Why no discussion of the purpose of these events? If it is simply a matter of applause generation and getting asses in seats, that’s acceptable, but students should be made aware that is where their money is going when they travel sometimes thousands of miles and spend much of their money to attend. No one that night was educated. The only young voices I heard were in the halls and at the bars afterwards having interesting conversations that I’d much rather have emanating from that stage. Why isn’t there more time dedicated to ideas that will change the world instead of the same tired talking points from the 70s? There are many timeless ideals from that era, but this new generation should be focused on establishing their own ideals, not solidifying their idols.

Another discussion point which made the rounds, but was unfortunately buried under threats of rape and relentless libertarian signaling, was the misgendering of Chelsea Manning by beloved former politician Ron Paul. Now unfortunately, Chelsea could not be there for obvious, tragic reasons, but is it not at all jarring to these new champions of liberty that a politician so many of them adore could not even bother to learn the gender and name of someone who truly fought for liberty? Chelsea fought for liberty not from the halls of congress. She fights it now surrounded by the walls of a prison cell, spared at least from the unrelenting cheering of a man who just misidentified her to the world.

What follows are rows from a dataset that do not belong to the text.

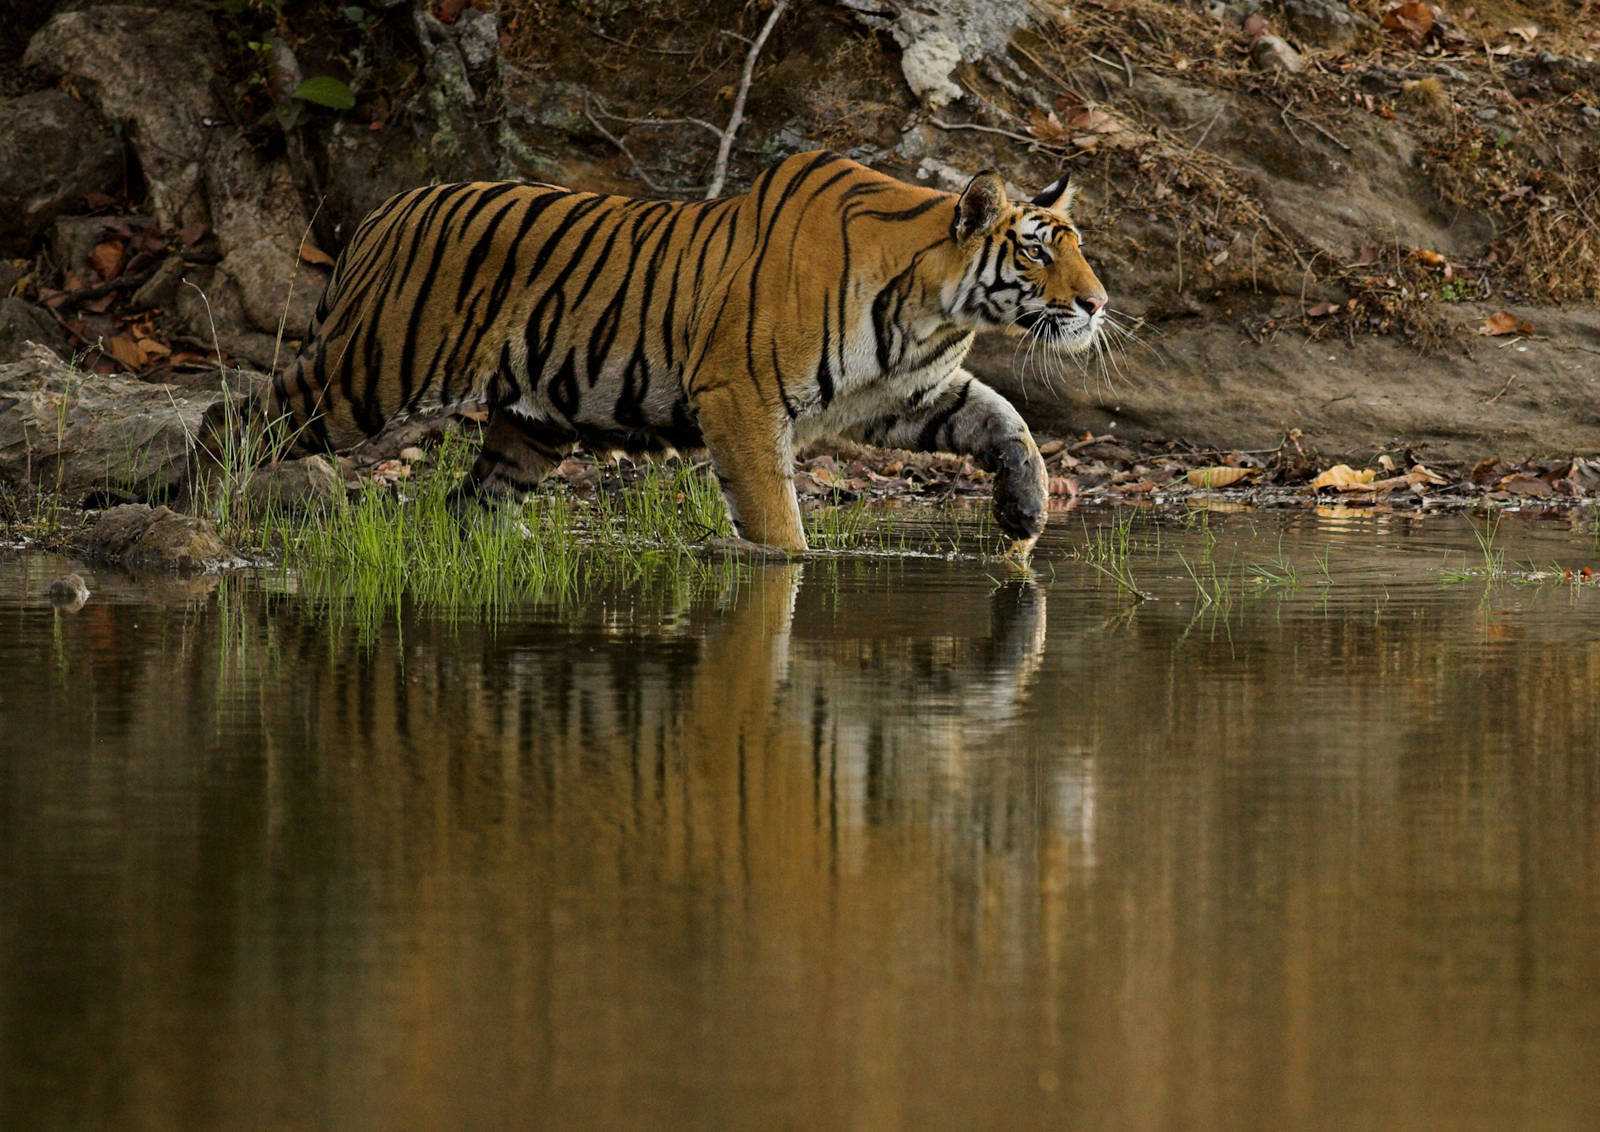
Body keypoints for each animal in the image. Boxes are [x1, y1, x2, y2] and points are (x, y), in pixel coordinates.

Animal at [203, 150, 1113, 556]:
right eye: (1036, 252)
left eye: (1077, 246)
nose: (1099, 304)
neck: (929, 308)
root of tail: (384, 210)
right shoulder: (740, 396)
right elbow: (777, 520)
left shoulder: (906, 394)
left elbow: (1005, 421)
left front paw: (1025, 513)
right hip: (367, 373)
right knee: (234, 417)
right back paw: (188, 505)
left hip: (532, 425)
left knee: (472, 503)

These issues, among others, were not discussed because too many people were outraged with one of the few young voices breaking through the elder echo chamber with an important question. Unaware that this was actually an opportunity for Ron to say something new on a stage again, people view this as a personal attack. I’m not sure in what dictionary the definition of attack is, “Please give us a clear and concise explanation of your troubling past.” To attack someone on stage would be to interrupt them. Holst did no such thing. But this event isn’t so much about Paul’s past or the future of the liberty movement in light of its conservative holdovers. That would be too constructive and not ridden with self-righteous outrage. This was about personalities and that’s why my concerns above were not addressed. Ron Paul has established a cult of personality in this movement and it is unshakable. Skepticism of his associations seems to translate to most people as skepticism of the value of his identity and accomplishments.

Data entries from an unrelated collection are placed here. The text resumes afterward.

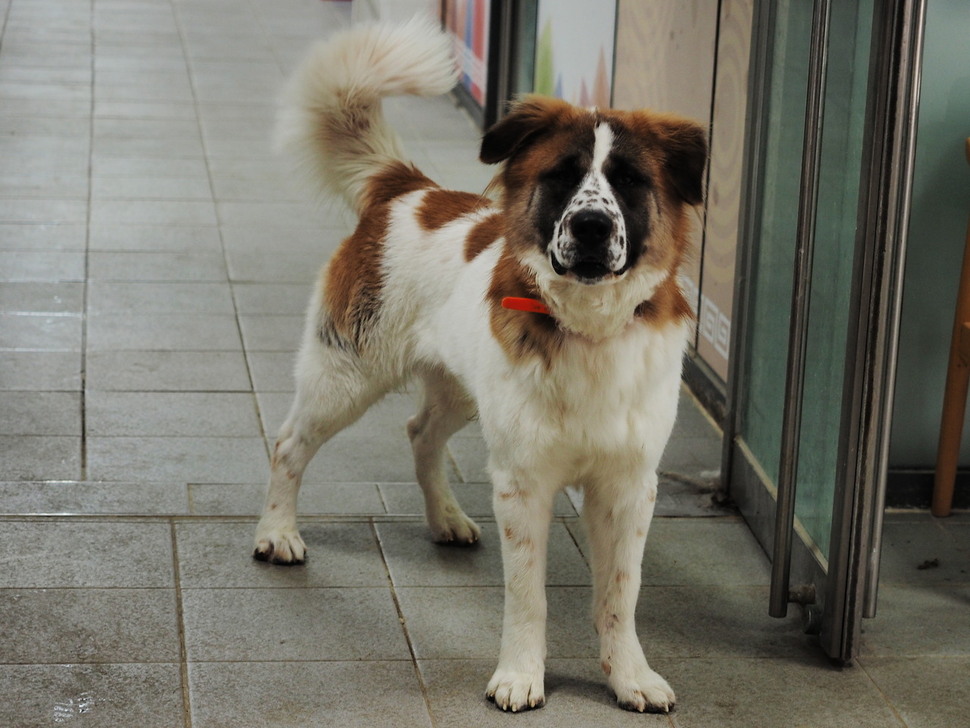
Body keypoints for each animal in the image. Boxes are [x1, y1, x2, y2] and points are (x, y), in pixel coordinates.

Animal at [250, 19, 704, 712]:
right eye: (562, 176)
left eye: (629, 181)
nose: (592, 227)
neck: (588, 327)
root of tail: (409, 189)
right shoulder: (522, 482)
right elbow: (528, 596)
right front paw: (519, 675)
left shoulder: (629, 486)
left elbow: (620, 594)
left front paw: (630, 676)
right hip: (346, 375)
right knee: (289, 444)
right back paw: (278, 532)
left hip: (463, 391)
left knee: (420, 434)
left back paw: (444, 519)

As pointed out to me by a friend, Ron Paul has done an amount of non-negligible good, and not good simply for libertarianism. On multiple occasions, in the midst of a nation untiringly assaulting the middle east, Ron Paul got on stage and declared the foreign policy America represents blatantly evil. He declared the dignity of those slaughtered by U.S soldiers. He preached peace in a time where the debate was between exactly how hard we should bomb various brown people. That is significant and, if for nothing else, Ron Paul has my appreciation for saying those things to those people, for using his pulpit as a means of arguing for peace.

But this is not about Paul. This is about the people Paul has distanced from libertarianism and how much time we should continue to spend giving honors and hours to someone who either can’t remember or doesn’t care how Chelsea Manning identifies. This is about what libertarianism represents from here — from this point on. This is about making this a movement of students, people who, no matter their age, must remain youthful and dynamic in spirit. It’s not about blackballing Ron Paul from “the movement” because many of us don’t like what he’s come to represent. It’s clear he’s not done generating an audience. It’s about asking what better ways could we enhance the voices of students and of the disempowered generally: by shouting them down, or by putting those people on stage and challenging them to come up with something new and unique? There is not enough urgency among those who wish to hold up dusty idols instead of generating new ideas and new ways of achieving our goals. The time for these ideas is not the next conference, it’s now. When we convene to have our mass discussion groups, it should be to share what we’ve generated since we last met. It is time to move past idols and say farewell to the comfort of our established ideals. If you find a weak foundation, shake it like mad and build something better in its place.